**WHAT YOU HAVE TO DO**
Return each line in the records below that includes "Verisign".

**RECORDS FOR THE EXERCISE**
<<<<

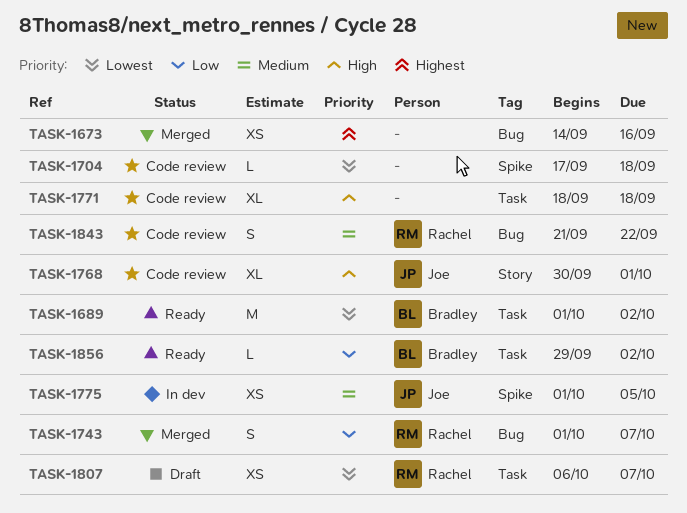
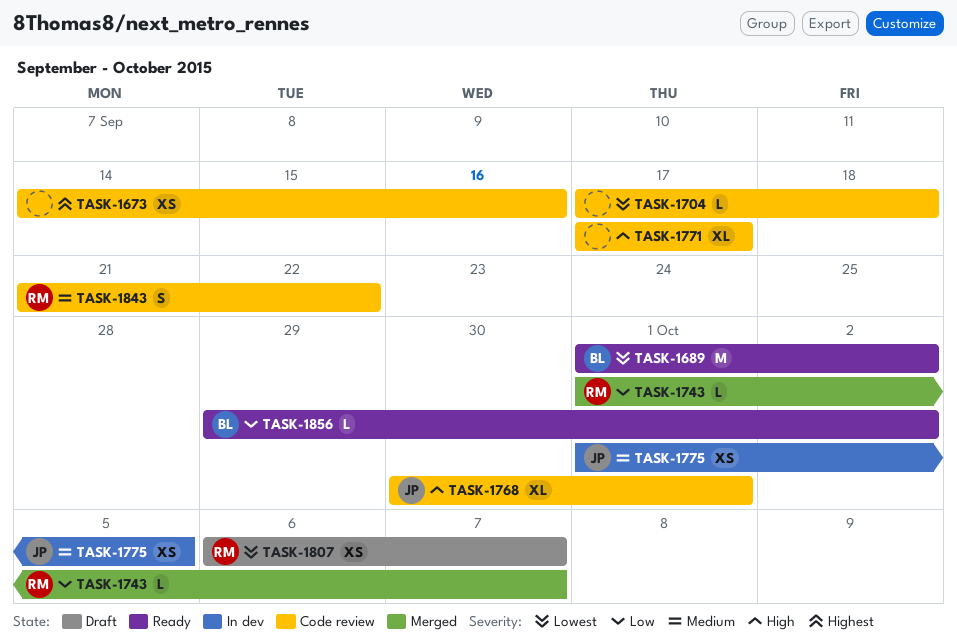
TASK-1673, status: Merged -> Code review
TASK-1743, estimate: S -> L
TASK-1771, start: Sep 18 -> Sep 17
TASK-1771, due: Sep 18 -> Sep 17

>>>>
<<<<

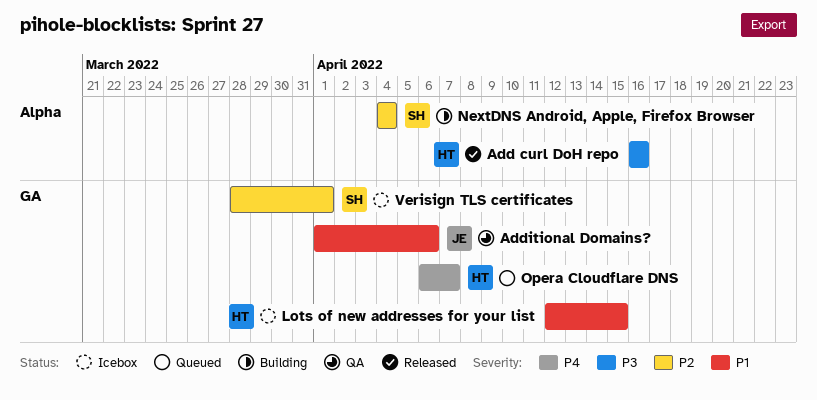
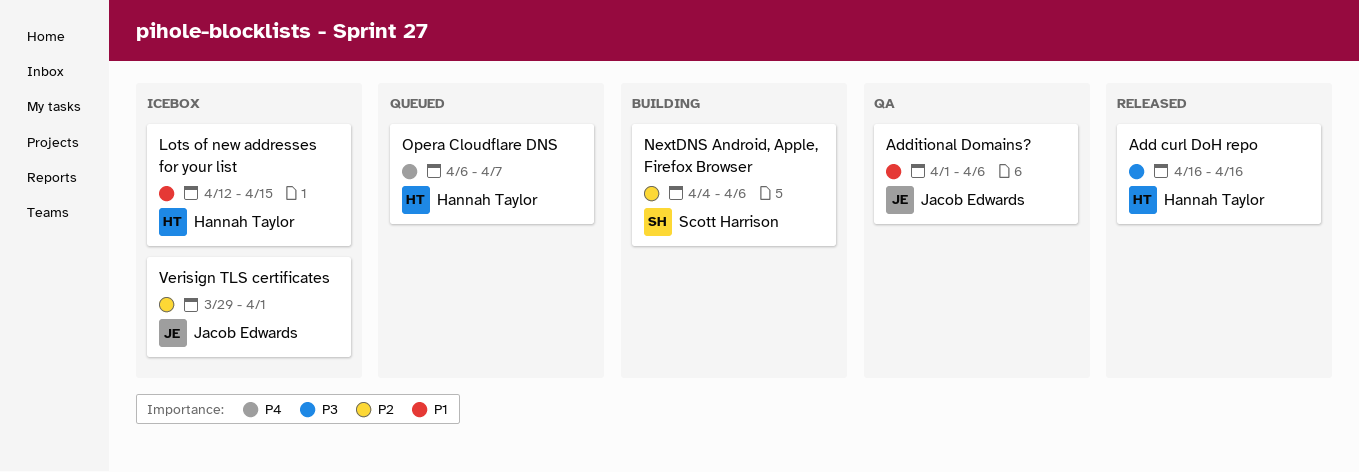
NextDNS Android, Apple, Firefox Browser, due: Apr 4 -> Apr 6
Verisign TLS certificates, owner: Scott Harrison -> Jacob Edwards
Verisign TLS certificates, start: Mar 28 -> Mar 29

>>>>

**RESULT OF THIS TASK**
Verisign TLS certificates, owner: Scott Harrison -> Jacob Edwards
Verisign TLS certificates, start: Mar 28 -> Mar 29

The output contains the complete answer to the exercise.